== Segment start ==

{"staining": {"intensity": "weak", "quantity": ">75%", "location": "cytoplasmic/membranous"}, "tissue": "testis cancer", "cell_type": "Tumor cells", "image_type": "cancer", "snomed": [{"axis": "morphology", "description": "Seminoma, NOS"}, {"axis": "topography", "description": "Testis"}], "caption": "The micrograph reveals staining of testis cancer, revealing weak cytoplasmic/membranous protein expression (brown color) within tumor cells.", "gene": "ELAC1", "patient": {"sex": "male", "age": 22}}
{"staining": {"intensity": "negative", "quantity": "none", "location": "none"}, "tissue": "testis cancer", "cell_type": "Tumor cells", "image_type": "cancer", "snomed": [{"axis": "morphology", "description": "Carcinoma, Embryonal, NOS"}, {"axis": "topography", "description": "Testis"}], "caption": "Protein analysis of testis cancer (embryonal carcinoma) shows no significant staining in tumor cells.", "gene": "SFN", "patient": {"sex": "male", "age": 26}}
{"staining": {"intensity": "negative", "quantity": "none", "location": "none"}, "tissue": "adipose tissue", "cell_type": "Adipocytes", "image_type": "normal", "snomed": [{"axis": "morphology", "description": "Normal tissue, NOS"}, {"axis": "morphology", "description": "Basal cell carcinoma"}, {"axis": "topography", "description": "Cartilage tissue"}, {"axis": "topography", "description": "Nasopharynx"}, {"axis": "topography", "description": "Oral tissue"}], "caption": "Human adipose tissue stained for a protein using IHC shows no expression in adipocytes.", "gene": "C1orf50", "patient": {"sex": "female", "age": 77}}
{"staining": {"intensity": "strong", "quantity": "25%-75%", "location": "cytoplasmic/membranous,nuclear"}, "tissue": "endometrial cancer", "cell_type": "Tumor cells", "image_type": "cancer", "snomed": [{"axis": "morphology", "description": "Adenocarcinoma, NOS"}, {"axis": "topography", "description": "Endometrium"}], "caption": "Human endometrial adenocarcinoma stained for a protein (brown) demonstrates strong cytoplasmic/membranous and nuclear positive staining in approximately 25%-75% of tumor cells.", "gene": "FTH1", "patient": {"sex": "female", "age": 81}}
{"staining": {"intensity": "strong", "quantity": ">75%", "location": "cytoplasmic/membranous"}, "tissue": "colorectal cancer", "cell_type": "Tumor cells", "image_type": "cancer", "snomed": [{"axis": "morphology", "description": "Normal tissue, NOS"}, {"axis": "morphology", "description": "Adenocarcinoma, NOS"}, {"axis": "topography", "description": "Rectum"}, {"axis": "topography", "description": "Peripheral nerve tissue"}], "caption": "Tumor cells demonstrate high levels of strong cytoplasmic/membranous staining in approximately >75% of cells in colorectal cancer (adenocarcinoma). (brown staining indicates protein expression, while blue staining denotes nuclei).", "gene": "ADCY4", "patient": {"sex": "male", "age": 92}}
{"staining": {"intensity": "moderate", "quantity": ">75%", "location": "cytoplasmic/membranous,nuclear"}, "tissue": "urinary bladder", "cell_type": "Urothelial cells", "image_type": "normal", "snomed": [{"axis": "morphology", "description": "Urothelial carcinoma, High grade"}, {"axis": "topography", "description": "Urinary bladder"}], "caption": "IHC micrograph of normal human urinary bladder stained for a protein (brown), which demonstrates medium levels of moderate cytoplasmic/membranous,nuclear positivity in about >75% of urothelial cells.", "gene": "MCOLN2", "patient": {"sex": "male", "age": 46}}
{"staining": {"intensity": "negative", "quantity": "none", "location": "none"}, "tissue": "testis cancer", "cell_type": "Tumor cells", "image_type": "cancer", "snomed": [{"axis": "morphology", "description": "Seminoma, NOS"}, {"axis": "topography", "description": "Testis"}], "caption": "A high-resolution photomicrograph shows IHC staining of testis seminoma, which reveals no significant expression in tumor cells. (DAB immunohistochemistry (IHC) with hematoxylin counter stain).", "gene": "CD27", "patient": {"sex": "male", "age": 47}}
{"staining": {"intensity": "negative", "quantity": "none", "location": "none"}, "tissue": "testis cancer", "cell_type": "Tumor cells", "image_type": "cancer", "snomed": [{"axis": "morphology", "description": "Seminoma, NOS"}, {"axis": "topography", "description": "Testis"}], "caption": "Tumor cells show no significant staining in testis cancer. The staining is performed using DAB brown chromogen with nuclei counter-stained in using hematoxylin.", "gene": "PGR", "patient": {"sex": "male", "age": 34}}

== Segment end ==

Search the records for the word "counter" and return every line that holds it.

■ Result below
{"staining": {"intensity": "negative", "quantity": "none", "location": "none"}, "tissue": "testis cancer", "cell_type": "Tumor cells", "image_type": "cancer", "snomed": [{"axis": "morphology", "description": "Seminoma, NOS"}, {"axis": "topography", "description": "Testis"}], "caption": "A high-resolution photomicrograph shows IHC staining of testis seminoma, which reveals no significant expression in tumor cells. (DAB immunohistochemistry (IHC) with hematoxylin counter stain).", "gene": "CD27", "patient": {"sex": "male", "age": 47}}
{"staining": {"intensity": "negative", "quantity": "none", "location": "none"}, "tissue": "testis cancer", "cell_type": "Tumor cells", "image_type": "cancer", "snomed": [{"axis": "morphology", "description": "Seminoma, NOS"}, {"axis": "topography", "description": "Testis"}], "caption": "Tumor cells show no significant staining in testis cancer. The staining is performed using DAB brown chromogen with nuclei counter-stained in using hematoxylin.", "gene": "PGR", "patient": {"sex": "male", "age": 34}}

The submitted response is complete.